News / South Africa

Gosebo Mathope
2 minute read
19 Jan 2018
1:28 pm

SABC board concludes Bathabile Dlamini’s interview was an advert

Gosebo Mathope

The SABC board has emphasised it did not charge for interviews and reiterated the broadcaster does solicit sponsorship for programmes where it is part of a marketing campaign.

Bathabile Dlamini's spokesperson, Lumka Oliphant. Facebook.

The public outcry following revelations that embattled minister of Social Development Bathabile Dlamini paid R500 000 to be interviewed on SABC3’s Real Talk with Anele has resulted in the SABC admitting to wrongdoing.

After the Daily Maverick broke a story this week in which it was revealed that the interview, recorded during women’s month and repeated during ANC’s national elective conference in December 2017, in fact set back taxpayers by half a million rand, the minister denied malfeasance.

Ministerial spokeperson Lumka Oliphant went on the offensive and told the media that it was waging a war against her principal, Dlamini, and that it was “investing” in the SABC. Oliphant also said with the payment, the department sought to profile the minister.

Speaking to 702, Oliphant further claimed it was normal practice to pay the broadcaster, implying that the price tag would determine whether the interview will be favourable to the minister. In an earlier press statement, she had also attempted to drag Government Communication and Information Services (GCIS) by saying such interviews formed part of the agency’s media-buying and placement strategy.

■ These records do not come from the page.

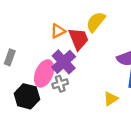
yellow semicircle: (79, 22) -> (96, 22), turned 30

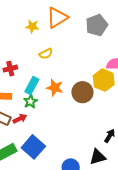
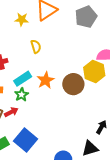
yellow semicircle: (46, 54) -> (36, 46), turned -80
cyan rectangle: (32, 86) -> (23, 79), turned 30
orange star: (55, 88) -> (46, 80), turned 30

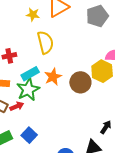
yellow semicircle: (36, 46) -> (45, 42), size x1.6
green star: (22, 95) -> (28, 90), size x1.6
blue square: (25, 140) -> (29, 135), size x0.7

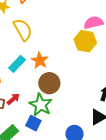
brown circle: (80, 82) -> (49, 83), moved
green star: (28, 90) -> (41, 105), moved

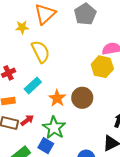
orange star: (40, 60) -> (57, 98), moved
brown circle: (49, 83) -> (82, 98), moved

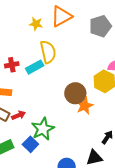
cyan rectangle: (33, 86) -> (35, 67), moved
orange star: (57, 98) -> (85, 106), moved
brown circle: (82, 98) -> (75, 93), moved

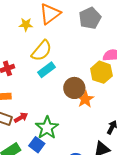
yellow semicircle: (48, 52) -> (42, 51), turned 60
cyan rectangle: (35, 67) -> (46, 70), moved

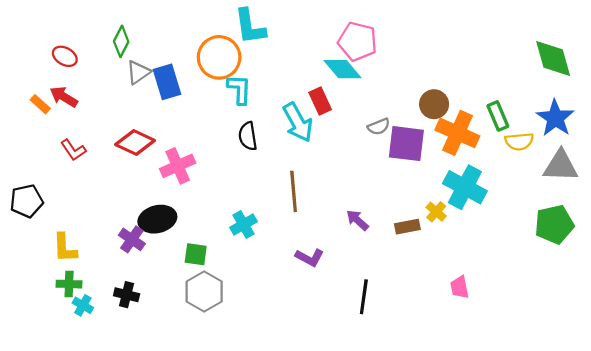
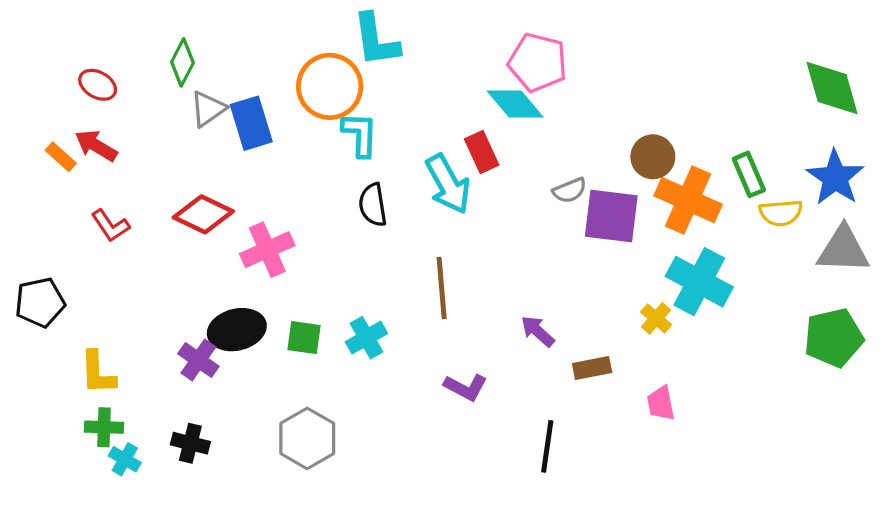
brown rectangle: (407, 227) -> (592, 368), moved
green square: (196, 254) -> (304, 338), moved
pink trapezoid: (460, 287) -> (661, 403), moved

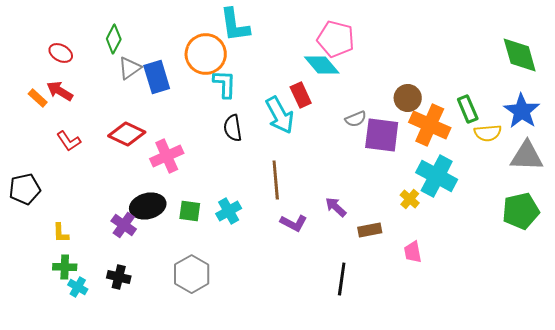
yellow L-shape: (98, 373) -> (61, 233), size x0.7
purple L-shape: (466, 387) -> (294, 223), moved

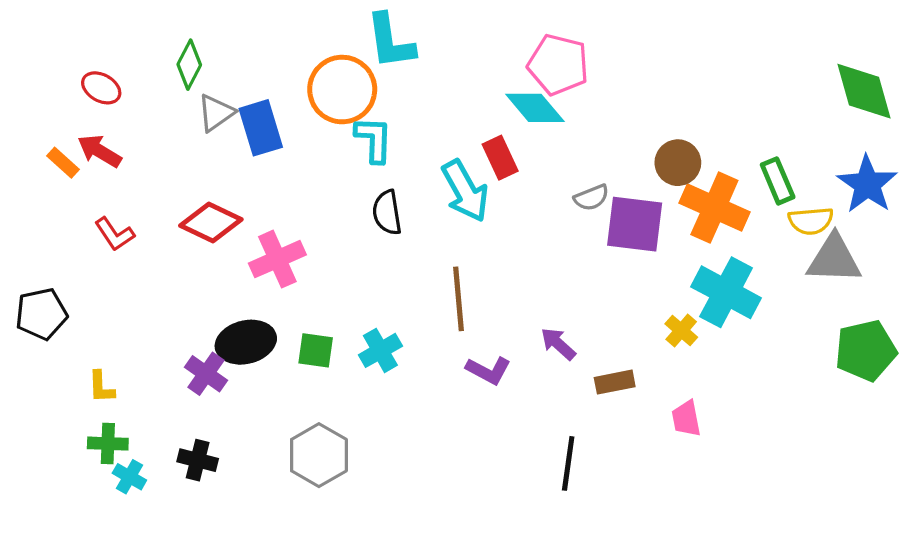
gray triangle: (527, 156) -> (834, 259), moved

A short while ago, a board committee of the public broadcaster, after receiving a report from management, disagreed. It wrote that it would be informing management that it would not be invoicing the department.

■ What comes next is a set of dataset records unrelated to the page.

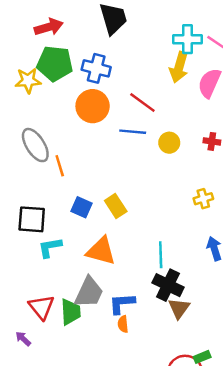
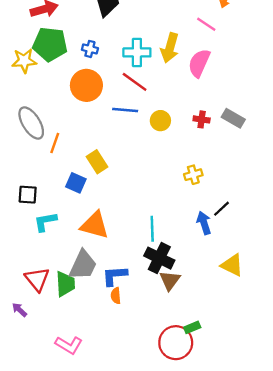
cyan cross: (187, 39) -> (137, 52), moved
blue cross: (96, 68) -> (90, 49), size x0.6
orange line: (60, 166) -> (55, 143), turned 36
yellow rectangle: (116, 206) -> (97, 162), moved
black square: (32, 219) -> (28, 195), size x0.7

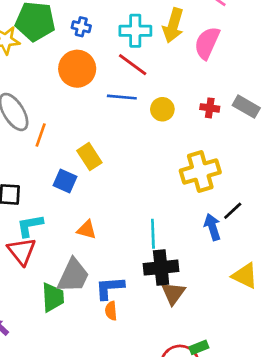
yellow cross: (193, 175) -> (200, 171), size x1.8
orange triangle: (95, 225) -> (87, 230), size x0.6
black cross: (159, 258) -> (161, 268), turned -32
red triangle: (37, 279) -> (22, 251), moved

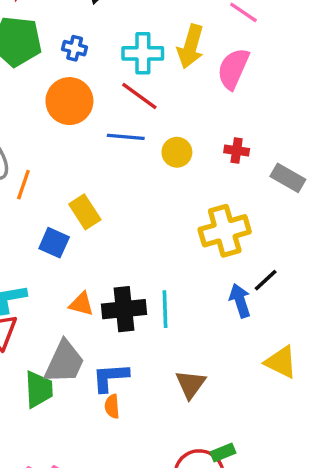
gray rectangle: (246, 107) -> (288, 178), moved
black cross: (161, 268) -> (124, 309), moved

“The SABC did not comply with its own editorial policies on sponsorship of programmes, which requires that the sponsor’s association with the programme has to be stated clearly, both before and after the programme. In this case, this was not done.

“The SABC does not charge for interviews, and this was a breach of organisational practice. We do solicit sponsorship for programmes where it is part of a marketing campaign to communicate a departmental or other client programmes or policies.

“There has been a breakdown in internal controls and processes in this specific instance,” the statement read.

To close the loopholes, the SABC editorial policy review will ensure that any grey areas with respect to sponsorship of programming are clarified and strengthened.

A subcommittee of the board in charge of news and editorial matters has “instructed management to immediately look at strengthening upward referrals, and ensure that measures are taken that staff across different genres, including entertainment are well-versed and compliant with editorial policies and Icasa regulations”.

The board, however, reiterated that “presenter [Anele Mdoda] and production company of Real Talk with Anele acted based on SABC’s instructions”.

It also allayed fears that its news coverage was contaminated by payments.

“The SABC News and Current Affairs division was in no way involved in this matter. We assure the public that our News and Current Affairs Division adheres to our policy of journalistic integrity and editorial independence,” it said.